SOURCE MATERIAL
+ + + +
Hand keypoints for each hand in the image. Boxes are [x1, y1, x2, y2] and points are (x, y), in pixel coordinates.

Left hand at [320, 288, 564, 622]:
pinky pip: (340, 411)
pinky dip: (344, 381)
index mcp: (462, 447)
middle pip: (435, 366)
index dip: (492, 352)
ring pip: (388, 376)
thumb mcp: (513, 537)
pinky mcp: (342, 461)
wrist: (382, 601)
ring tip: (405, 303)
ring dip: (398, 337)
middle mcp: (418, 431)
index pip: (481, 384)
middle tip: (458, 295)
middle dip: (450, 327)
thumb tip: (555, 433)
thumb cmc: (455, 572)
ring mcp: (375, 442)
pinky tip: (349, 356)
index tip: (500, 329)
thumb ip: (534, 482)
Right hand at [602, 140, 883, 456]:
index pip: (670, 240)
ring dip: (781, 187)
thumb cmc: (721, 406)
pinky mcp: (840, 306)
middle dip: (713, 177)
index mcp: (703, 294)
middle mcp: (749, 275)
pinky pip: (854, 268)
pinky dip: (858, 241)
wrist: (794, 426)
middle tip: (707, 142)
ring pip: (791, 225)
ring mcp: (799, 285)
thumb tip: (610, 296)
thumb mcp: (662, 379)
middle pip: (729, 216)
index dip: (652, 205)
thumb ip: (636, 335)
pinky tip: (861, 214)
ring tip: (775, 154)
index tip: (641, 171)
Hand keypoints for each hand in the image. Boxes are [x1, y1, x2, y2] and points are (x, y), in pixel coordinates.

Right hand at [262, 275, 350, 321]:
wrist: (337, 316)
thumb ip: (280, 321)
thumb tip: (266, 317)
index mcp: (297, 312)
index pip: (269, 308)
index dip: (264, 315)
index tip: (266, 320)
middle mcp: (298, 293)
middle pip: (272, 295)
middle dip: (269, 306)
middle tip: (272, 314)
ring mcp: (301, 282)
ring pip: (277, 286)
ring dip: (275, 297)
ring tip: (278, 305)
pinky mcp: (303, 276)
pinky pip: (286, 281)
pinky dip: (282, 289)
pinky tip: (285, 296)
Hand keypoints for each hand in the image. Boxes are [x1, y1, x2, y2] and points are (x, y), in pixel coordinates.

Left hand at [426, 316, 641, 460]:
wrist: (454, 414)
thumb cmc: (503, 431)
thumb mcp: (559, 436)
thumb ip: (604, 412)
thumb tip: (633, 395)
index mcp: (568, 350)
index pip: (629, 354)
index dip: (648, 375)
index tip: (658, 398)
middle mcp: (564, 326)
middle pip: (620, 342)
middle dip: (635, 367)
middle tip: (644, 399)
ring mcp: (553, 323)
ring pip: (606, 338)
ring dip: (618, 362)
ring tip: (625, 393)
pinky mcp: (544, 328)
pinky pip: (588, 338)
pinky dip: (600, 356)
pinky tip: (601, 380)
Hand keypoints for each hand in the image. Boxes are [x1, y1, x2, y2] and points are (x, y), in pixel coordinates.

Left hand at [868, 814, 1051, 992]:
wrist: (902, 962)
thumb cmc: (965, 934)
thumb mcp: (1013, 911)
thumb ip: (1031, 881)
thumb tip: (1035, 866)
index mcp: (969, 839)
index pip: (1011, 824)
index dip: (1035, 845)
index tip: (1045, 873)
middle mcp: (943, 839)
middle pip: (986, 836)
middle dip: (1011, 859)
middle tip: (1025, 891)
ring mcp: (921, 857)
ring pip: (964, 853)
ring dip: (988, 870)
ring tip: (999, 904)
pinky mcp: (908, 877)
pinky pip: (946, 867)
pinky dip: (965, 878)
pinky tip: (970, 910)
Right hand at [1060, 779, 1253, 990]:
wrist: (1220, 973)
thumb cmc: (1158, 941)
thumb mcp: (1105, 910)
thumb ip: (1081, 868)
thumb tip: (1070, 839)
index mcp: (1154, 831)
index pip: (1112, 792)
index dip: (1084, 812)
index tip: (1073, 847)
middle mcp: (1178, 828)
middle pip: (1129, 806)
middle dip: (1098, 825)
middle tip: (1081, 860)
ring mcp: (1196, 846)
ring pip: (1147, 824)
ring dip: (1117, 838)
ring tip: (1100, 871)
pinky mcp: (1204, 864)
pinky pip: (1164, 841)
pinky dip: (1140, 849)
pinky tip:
+ + + +
Begin at the top of the records above and quote each line exactly, ending with the line that contains "middle dip: (713, 177)".

SOLUTION TO THIS TASK
Hand keypoints for each hand in the image. Boxes are [x1, y1, x2, y2] and points are (x, y), in pixel coordinates.

Left hand at [320, 288, 564, 622]:
pinky pip: (340, 411)
pinky dip: (344, 381)
index mcp: (462, 447)
middle pip: (435, 366)
index dip: (492, 352)
ring pip: (388, 376)
thumb mcp: (513, 537)
pinky mcp: (342, 461)
wrist: (382, 601)
ring tip: (405, 303)
ring dip: (398, 337)
middle mcp: (418, 431)
index pip: (481, 384)
middle tip: (458, 295)
middle dip: (450, 327)
thumb tip: (555, 433)
thumb cmc: (455, 572)
ring mcp: (375, 442)
pinky tip: (349, 356)
index tip: (500, 329)
thumb ip: (534, 482)
Right hand at [602, 140, 883, 456]:
index pip: (670, 240)
ring dip: (781, 187)
thumb cmc: (721, 406)
pinky mcp: (840, 306)
middle dip: (713, 177)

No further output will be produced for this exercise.